Christmas was 28 days away and I had the distinct craziness in my life of working in retail. Not just in retail, but in one of the most notorious BIG BOX monsters that ever wreaked havoc on the American pocketbook. Pity me. People were in my store with a vengeance.
The morning after Thanksgiving we opened at 5 a.m. The line to enter the store extended the length of two city blocks. It had started to form at 2 o’clock in the morning….2 o’clock in the morning.
At 2 o’clock in the morning people lined up outside an electronics and entertainment store to spend their money. Not outside a food store or a soup kitchen. Not for sustenance, not for milk for their babies…for entertainment goods. CD players, cell phones, IPODs, high definition televisions, portable DVD players, laptops and $600 games. And it was 40 degrees outside.
One woman who finally made it inside became very upset because she thought a 27 inch TV, which she’d rolled up to the checkout counter, was supposed to sell for $99. She misread the sign that read “after mail-in rebate.” She was absolutely livid. When I retrieved the sign and brought it up for her to see she’d been mistaken she lambasted me, reminding me that she had been standing outside in that line since 3 in the morning. Now it was 7 a.m. She had wheeled a cart around the store trying to snatch up as many of the fantastic bargains as she could probably not really afford. The TV was one of the four things she’d picked up. I very calmly informed her that I and my staff had been here even longer than she’d been in the line waiting. “Yeah, but that’s your JOB!” she reminded me– quite proud of putting me in my place. “Yes it is,” I replied, “We had to be here.. and you,… you chose to be here.”
That is not very good customer service skill…but I could not resist.
I looked over the crowd of impatient spenders. Some were wearing pleasant, normal, un-agitated faces; but most looked like they were about to blow. Frowns and twisted lips. Eye rolling, sweating, scowls. Upset, angry and seemingly unable to understand the concept of a queue.
I wanted to take a megaphone and give them all a good tongue-lashing .
“People. We are checking you out and handling all of your purchases as quickly as humanly possible. You better believe that WE want to get you OUT of here even MORE than you want to GET OUT. Please do not push each other.
Do not shout at us. PLEASE don’t take your holiday rush frustrations out on my associates at the cash registers. The associates are getting your products as fast as they can. When we run out of the $600 Playstation or Nintendo, do not curse at us. We are not personally withholding it from you because we don’t like you. We are not hiding them. We WANT to sell it to you.
We know what the ad you received in your newspaper reads.
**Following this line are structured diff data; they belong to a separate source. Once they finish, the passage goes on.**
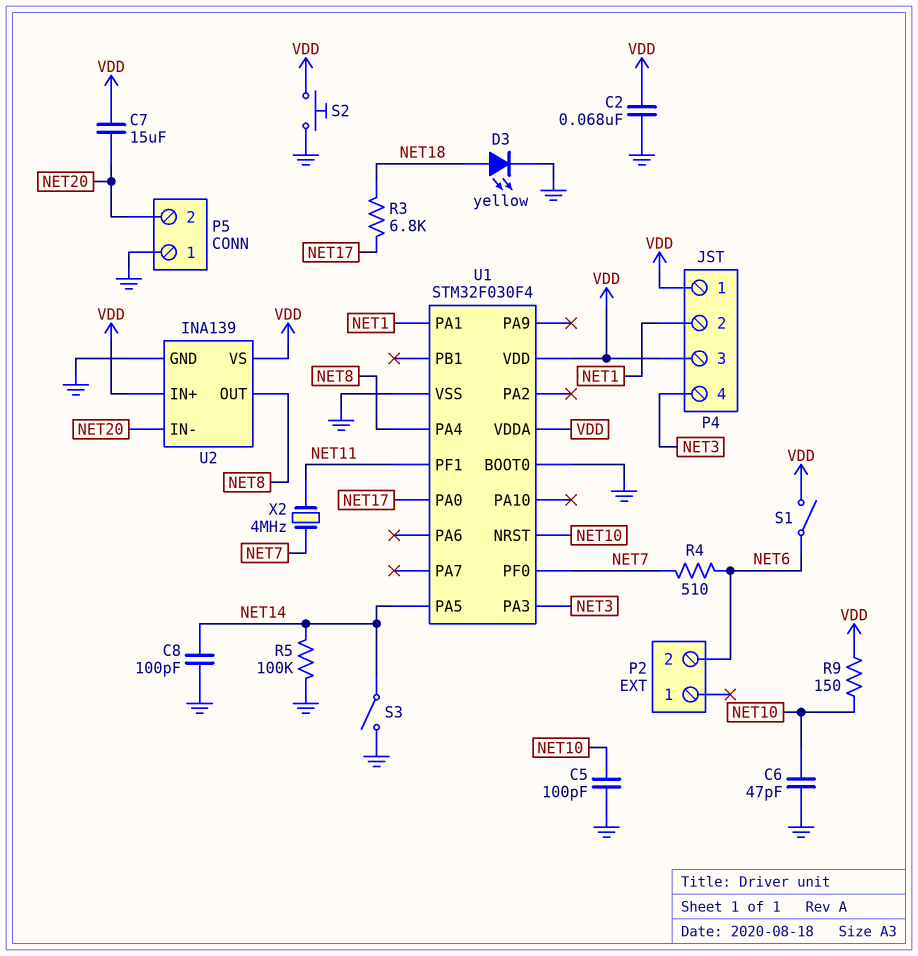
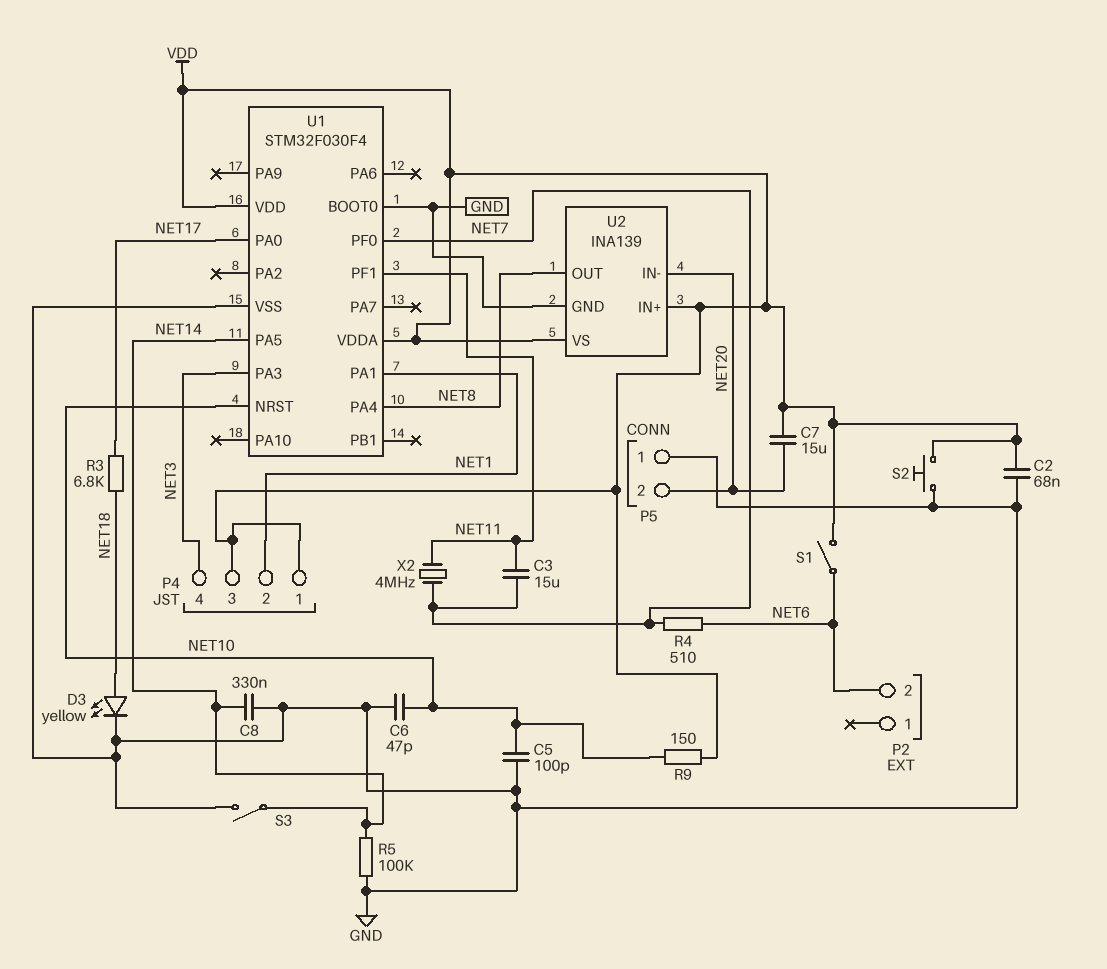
C3: none -> 15uF (NET7, NET11)
C8: 100pF (GND, NET14) -> 330nF (GND, NET14)

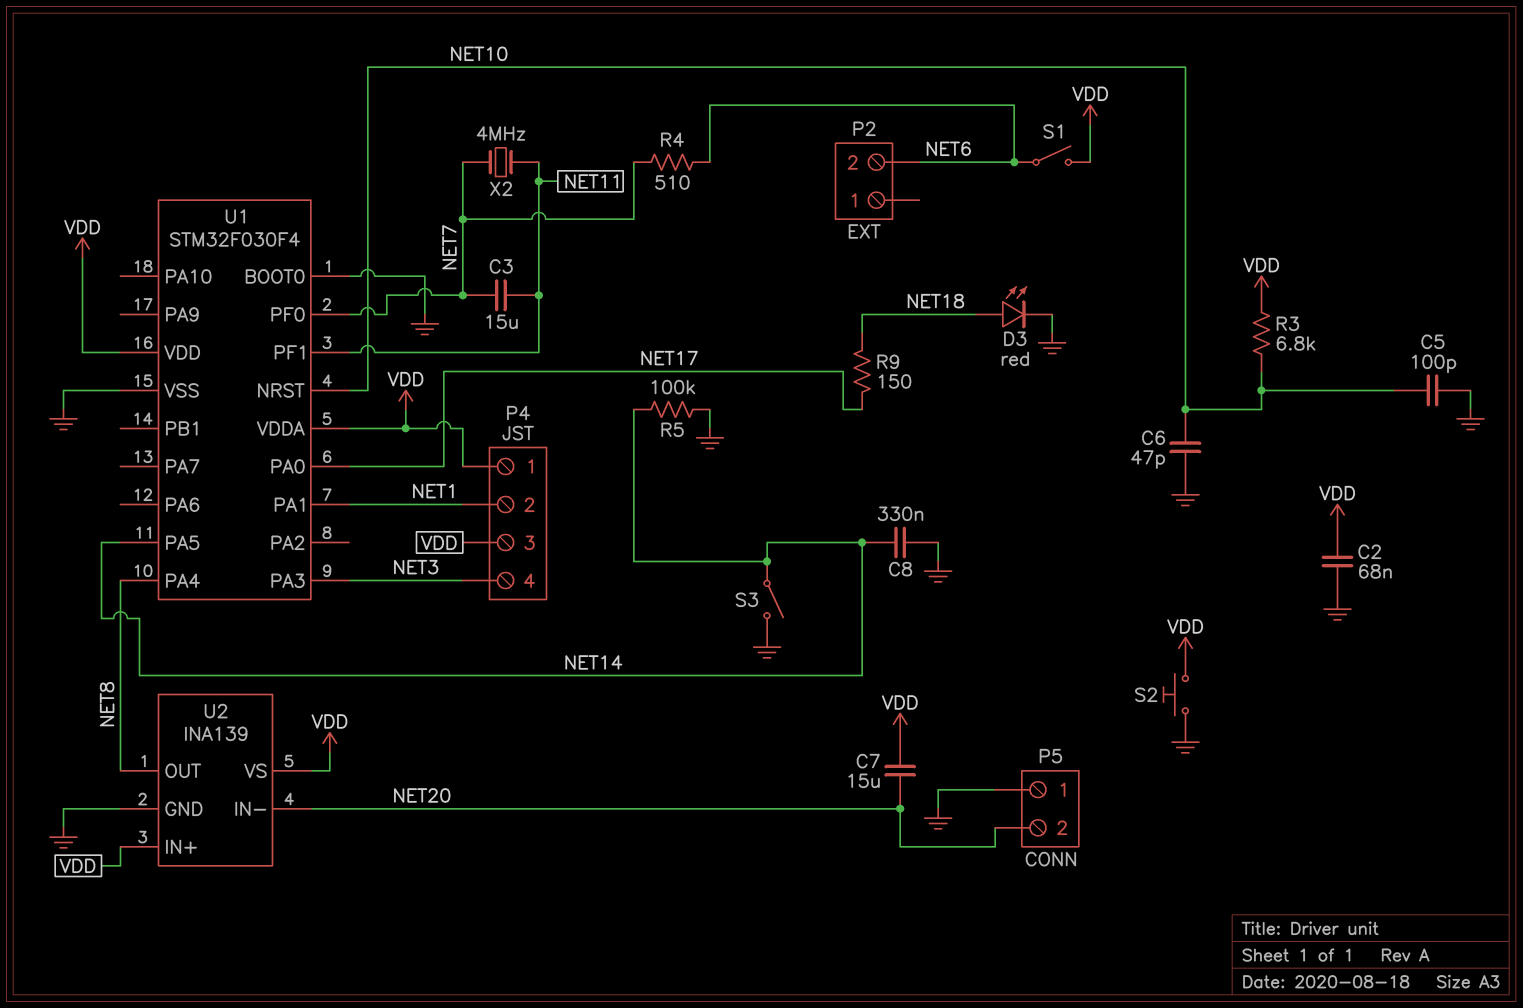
D3: LED yellow (A NET18, K GND) -> LED red (A NET18, K GND)
R3: 6.8k (NET17, NET18) -> 6.8k (NET10, VDD)
R9: 150 (NET10, VDD) -> 150 (NET17, NET18)

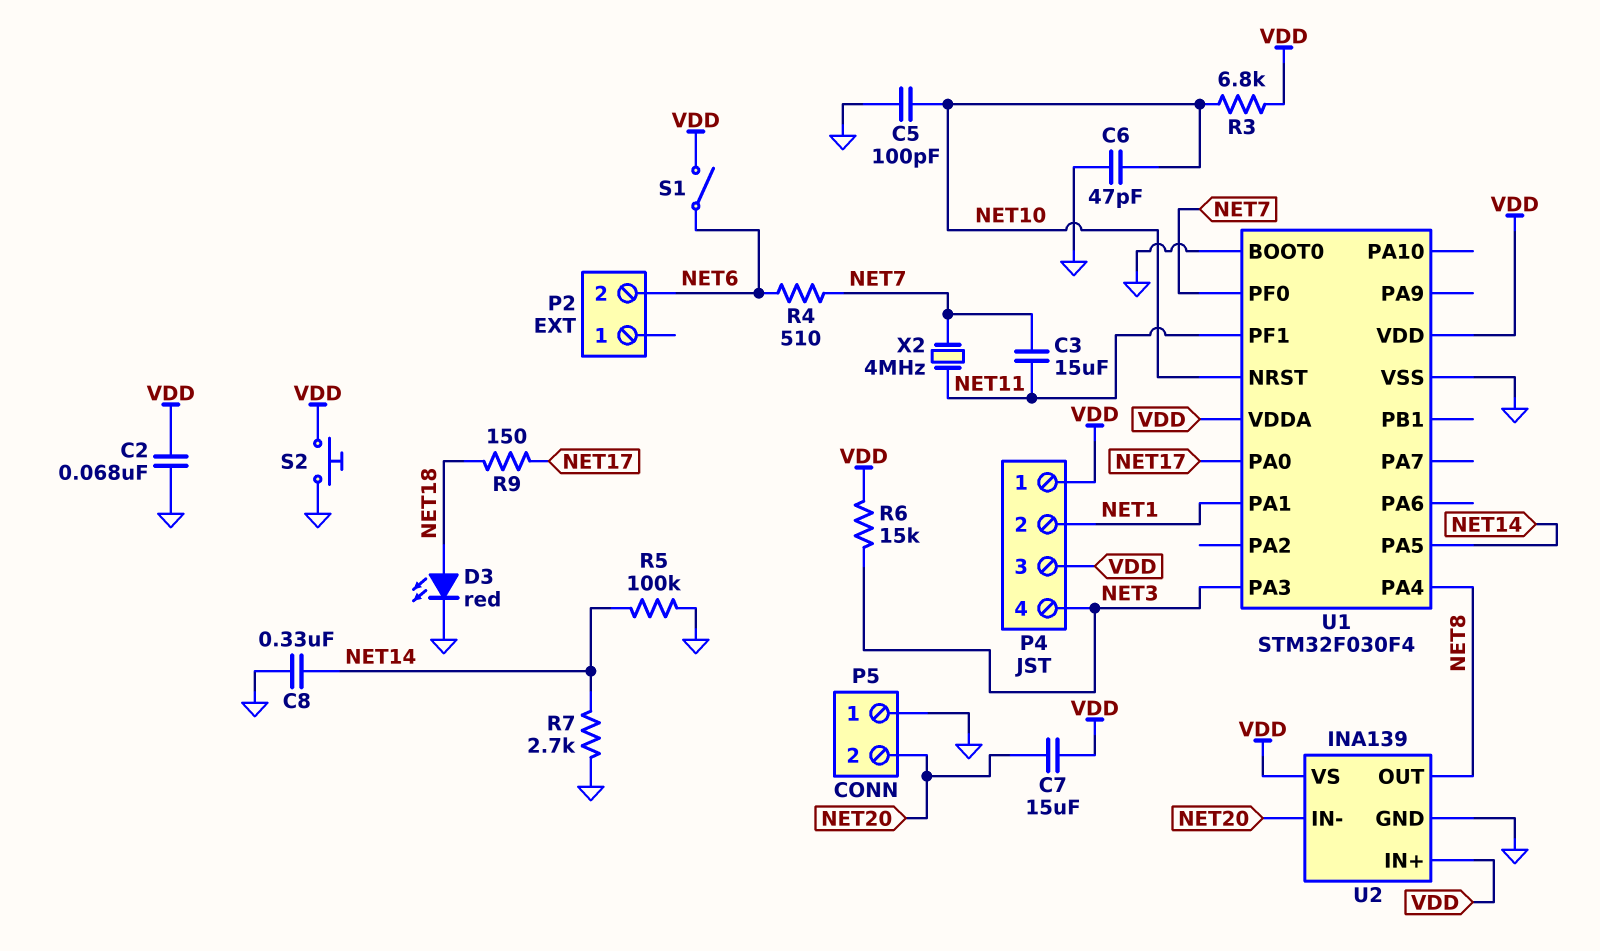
R6: none -> 15k (NET3, VDD)
R7: none -> 2.7k (GND, NET14)
S3: switch (GND, NET14) -> none

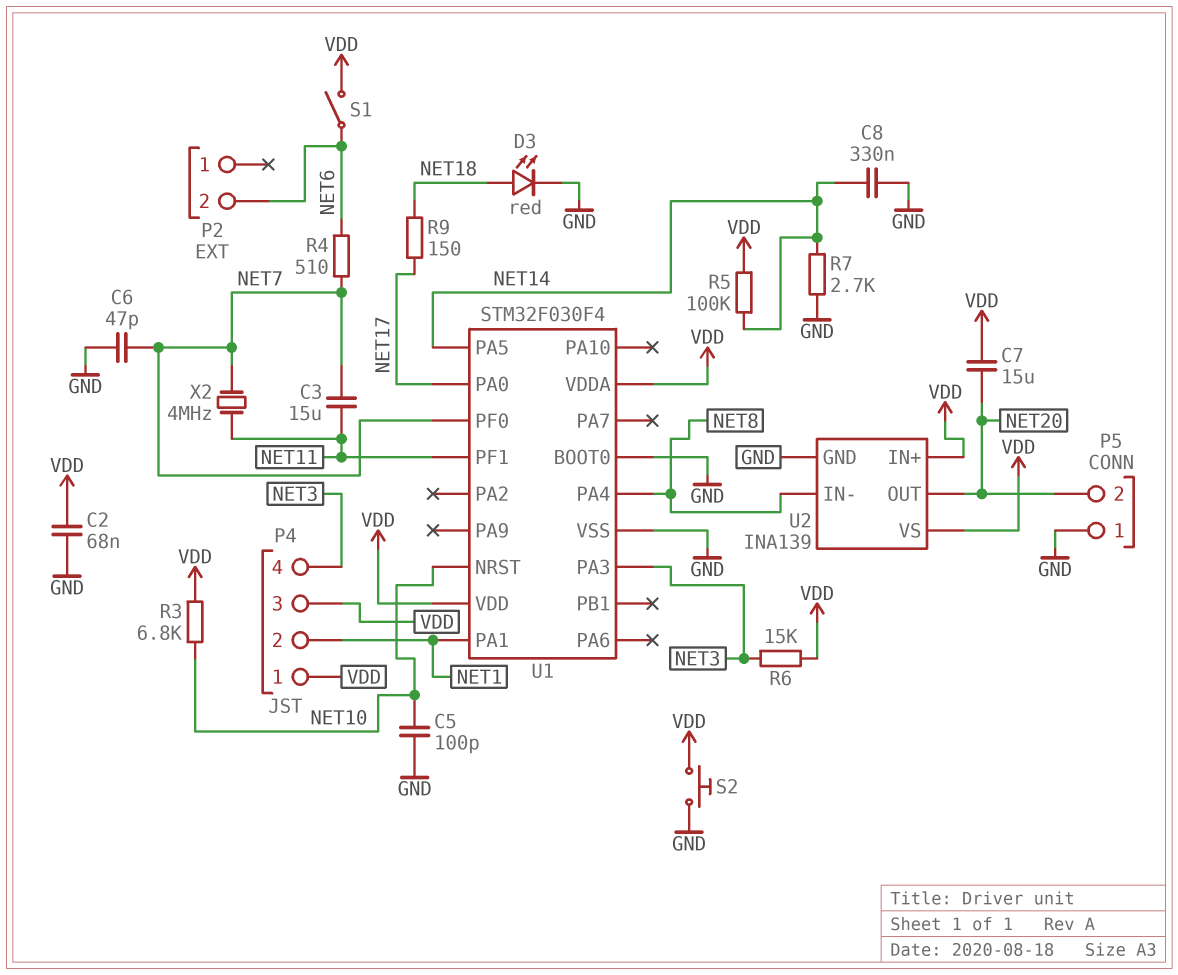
C6: 47pF (GND, NET10) -> 47pF (GND, NET7)
R5: 100k (GND, NET14) -> 100k (NET14, VDD)
U2 pin IN-: NET20 -> NET8
U2 pin OUT: NET8 -> NET20

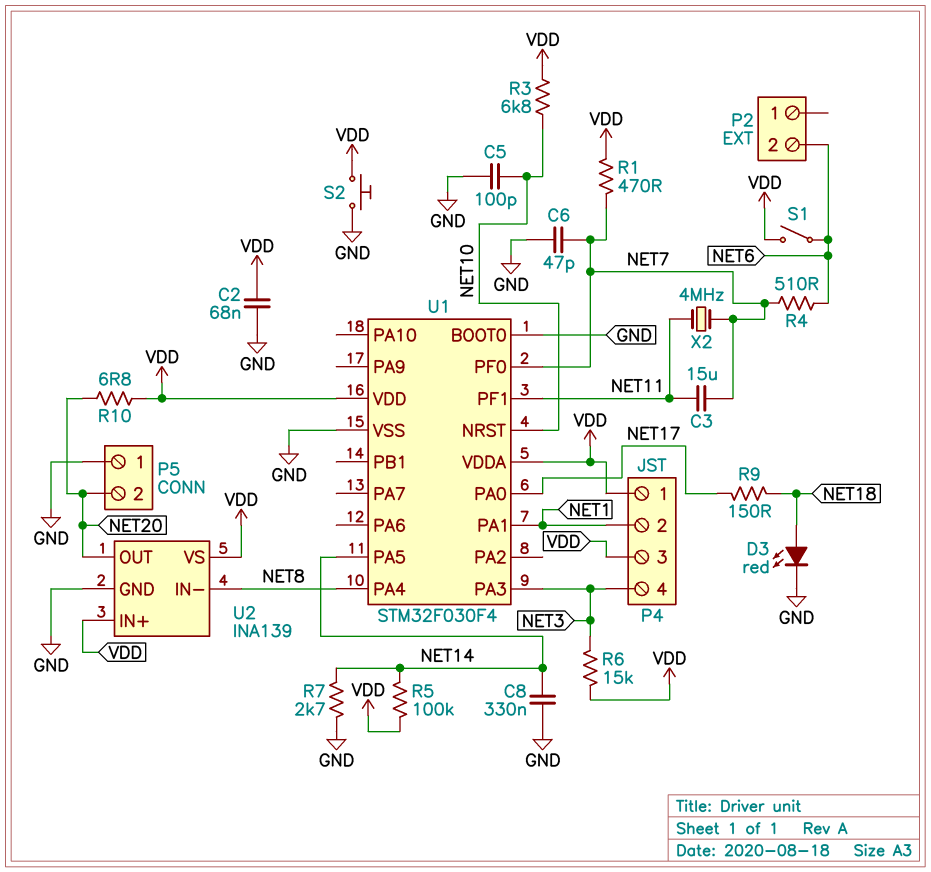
C7: 15uF (NET20, VDD) -> none
R1: none -> 470 (NET7, VDD)
R10: none -> 6.8 (NET20, VDD)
If you shake it in our faces and poke at it repeatedly with your finger it does not make more of them materialize in our warehouse. If we have 50 of them that’s all we can sell. The man in front of you got the last one because he just happened to be the 50th customer to ask for the product. He is not my cousin.
You are not standing in line for food to sustain your family. You are not standing in line for the last vial of the cure for the plague that is ravishing your body. You are not standing in line for a plane ticket to leave a countryside that is vanquishing under the bombs of war. YOU ARE STANDING IN LINE AT 3 IN THE MORNING FOR VIDEO EQUIPMENT. SHUT THE F–K UP AND WAIT QUIETLY OR GET THE F–K OUT.”
That’s what I wanted to say…but instead I said….”Next customer please.”